Quant au large domaine de l’industrie (plus de 700 000 salariés en Suisse), «cela varie selon les branches», avertit Yves Defferrard, le responsable du secteur chez Unia. Le Vaudois précise: «C’est très cyclique. Actuellement, l’horlogerie se porte assez bien, tandis que l’industrie des machines vit une période compliquée, tout comme le secteur des exportations, notamment à cause du franc fort.» Mais les syndicats peinent à fournir des chiffres précis. «Ces données se trouvent plutôt du côté des entreprises», regrette sa porte-parole.


Post-partum, accidents ou maladies
Dans le secteur de la santé, impossible de licencier en masse. Pénurie de personnel oblige, explique Beatriz Rosende Carobbio, la secrétaire centrale du Syndicat des secteurs publics (SSP). «Ici, il s’agit plutôt d’écrémage, de se débarrasser de salariés jugés moins performants au fil du temps.» Quand on lui demande qui est dans le viseur de ces licenciements, pas la moindre hésitation. «Ceux qui tombent malades ou subissent un accident.» Dans un secteur professionnel aussi contraignant physiquement que psychiquement, explique-t-elle, toute atteinte à la santé peut rapidement se traduire par un licenciement. «Dans 9 cas sur 10, dans ma pratique actuelle, les salariés se font mettre à la porte à la fin du délai de protection qui suit une maladie ou un accident. Lorsqu’on est accusé de ne plus pouvoir remplir le cahier des charges, cela condamne dans ce métier.»

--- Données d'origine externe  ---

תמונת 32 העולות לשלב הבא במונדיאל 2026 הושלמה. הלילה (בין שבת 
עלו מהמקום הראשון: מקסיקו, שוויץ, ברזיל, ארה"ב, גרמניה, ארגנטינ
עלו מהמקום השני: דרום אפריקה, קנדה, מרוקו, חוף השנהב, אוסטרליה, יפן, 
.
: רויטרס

Bébé à bord, et les risques augmentent encore. Perdre son emploi pour cause de maternité, ou à la suite d’un refus de l’employeur d’accorder une réduction de temps de travail, «c’est une pratique illégale, mais dont on témoigne encore régulièrement», confirme amèrement Yves Defferrard. Selon une étude de l’institut BASS, mandaté par l’Office fédéral des assurances sociales (OFAS), près d’un employeur sur dix déclare licencier des femmes à leur retour de maternité, dès la fin du délai de protection de 16 semaines.